Libya's UN-recognised unity government on Friday urged five "friendly countries" to implement military deals as it seeks to repel the forces of an eastern-based strongman fighting to seize the capital.
The call came a day after the Government of National Accord (GNA) approved the activation of such a deal with Ankara, paving the way for a bigger Turkish role eight months into Haftar's offensive.
Mired in chaos since the NATO-backed uprising that toppled and killed dictator Muammar Gaddafi eight years ago, the North African country has become split between bitterly opposed administrations in the east and west -- each backed by outside powers.

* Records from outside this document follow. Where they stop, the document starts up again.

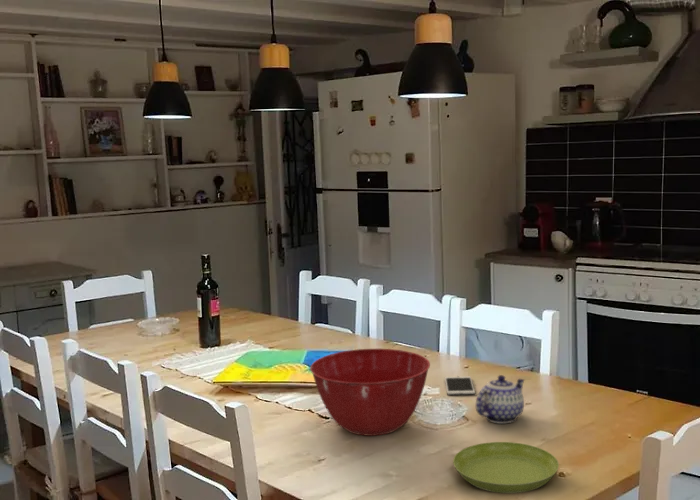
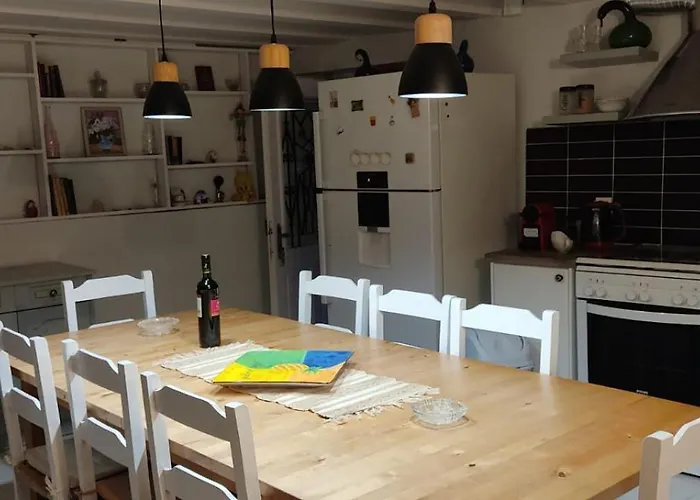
- mixing bowl [309,348,431,437]
- smartphone [444,375,476,396]
- teapot [475,374,526,425]
- saucer [452,441,560,494]
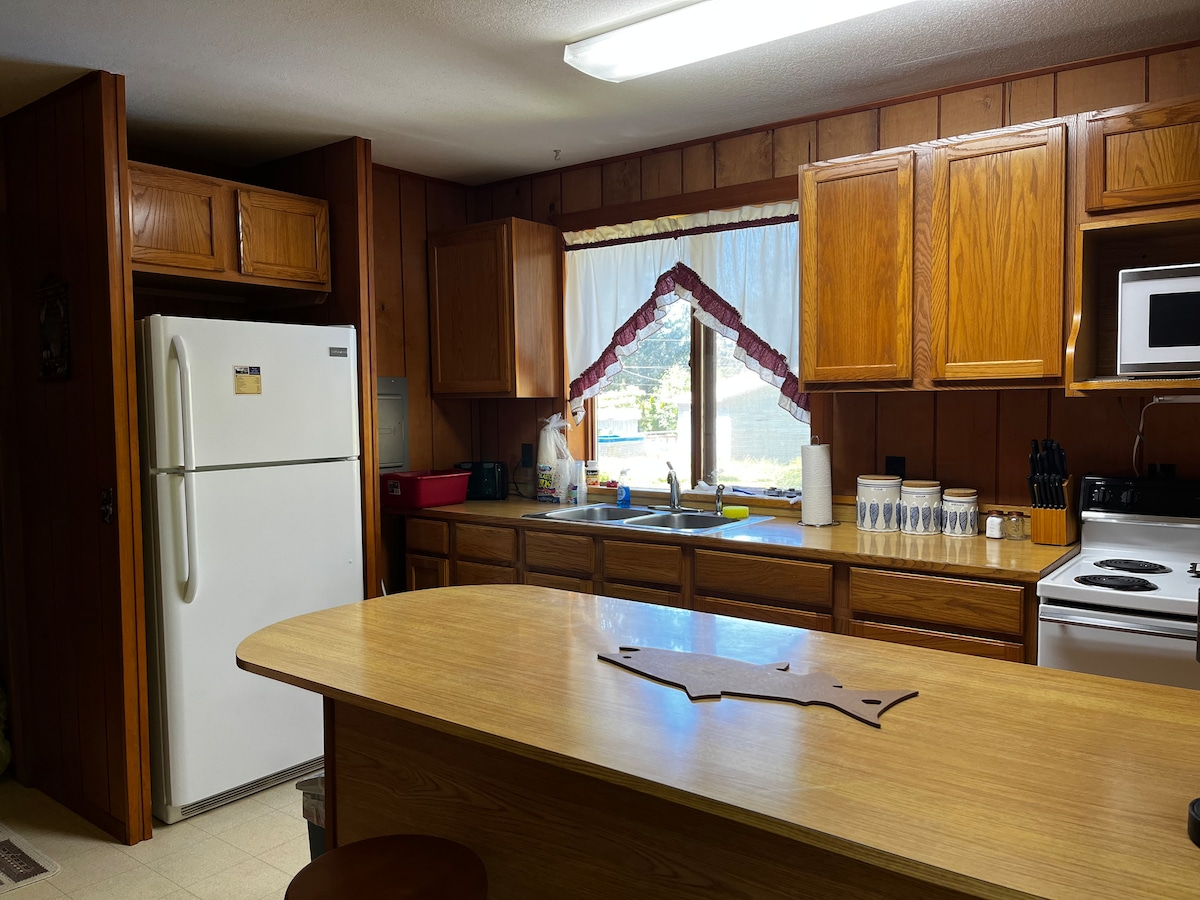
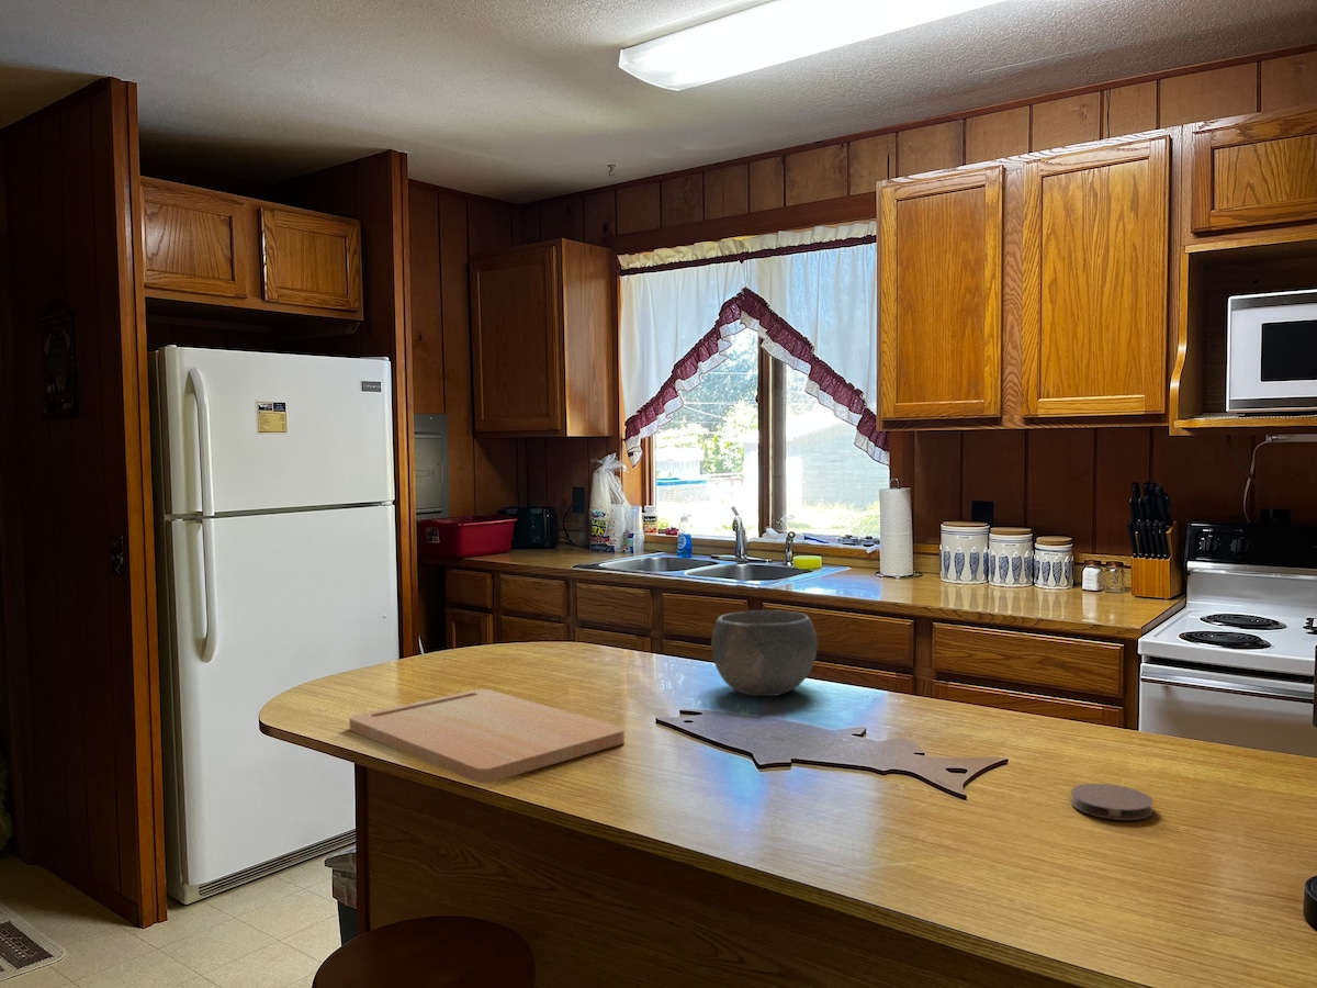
+ coaster [1070,783,1155,821]
+ cutting board [348,688,626,784]
+ bowl [710,609,819,697]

Tripoli-based GNA head Fayez al-Sarraj sent letters to the leaders of the United States, Britain, Italy, Algeria and Turkey, urging them to "activate security cooperation deals", his office said in a statement.

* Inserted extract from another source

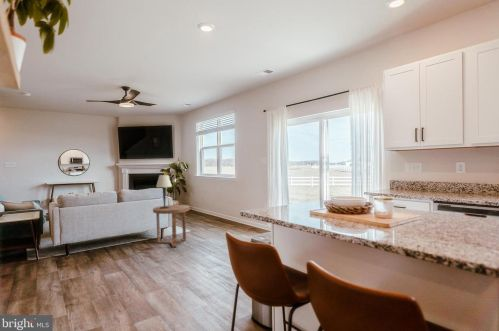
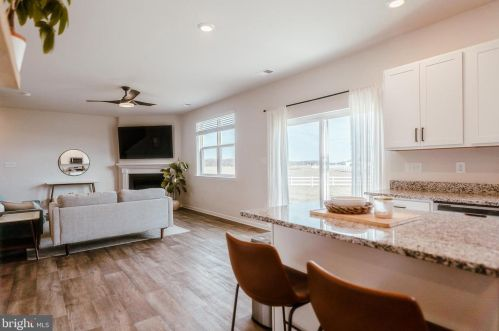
- side table [152,204,191,248]
- table lamp [155,174,173,209]
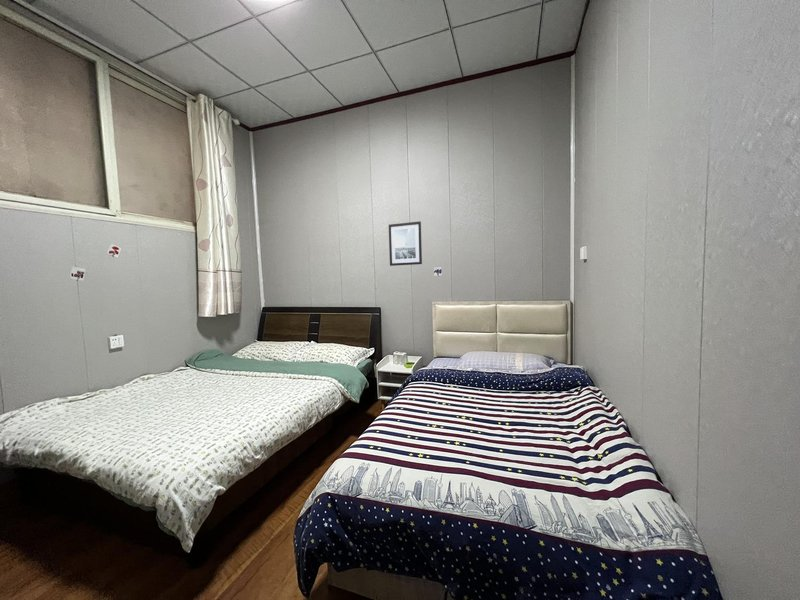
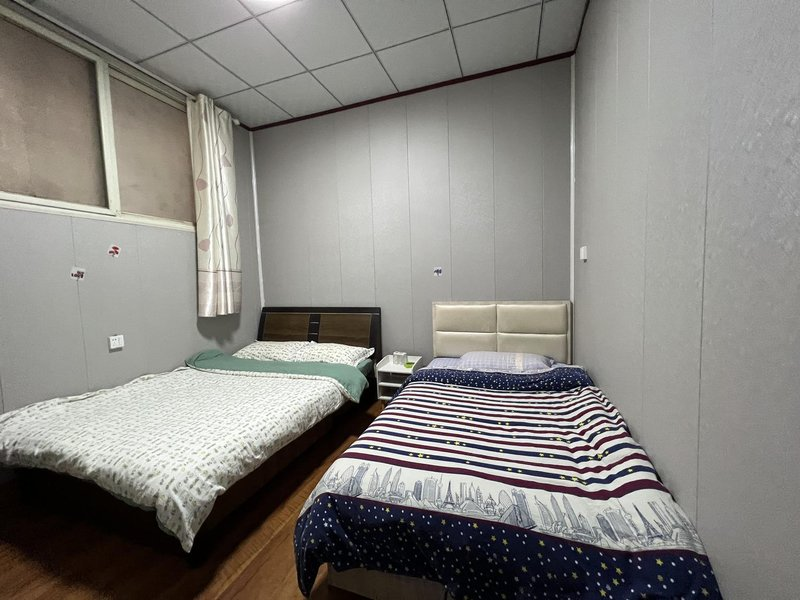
- wall art [388,220,423,267]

The aim is to help the GNA "face aggression against the Libyan capital... by any armed group operating outside the legitimacy of the state, to preserve social peace and achieve stability in Libya," he said.
The United Arab Emirates and Egypt have assisted Haftar while both Turkey and Qatar openly support the GNA.
Haftar's April push to seize Tripoli from "terrorists" backing the GNA made early gains but has stalled on the edges of the capital in a bloody stalemate.
According to the latest UN figures on Friday, the fighting has left at least 284 civilians dead and 363 wounded since the April 4 start of the armed conflict that has forced more than 140,000 Libyans to flee their homes.
Following the GNA's announcement over Turkey, the United Nations' mission in Libya, UNSMIL, renewed its call for a political solution to the conflict.
"UNSMIL regrets the recent developments: military escalation, growing foreign interference in Libya & exchange of treason accusations by Libyan parties, which put the unity of Libya at risk," it tweeted overnight.
Sarraj also called for help to battle the Islamic State group and Al-Qaeda, saying Haftar's offensive had given the jihadist groups "the appropriate opportunity and environment" for a resurgence in Libya.
IS was pushed out of its stronghold Sirte by forces loyal to the GNA in December 2016.
But despite losing its main territory, east of Tripoli, the group has repeatedly shown itself capable of launching deadly attacks.
Sarraj also called for greater cooperation in the fight against organised crime and to prevent irregular migration.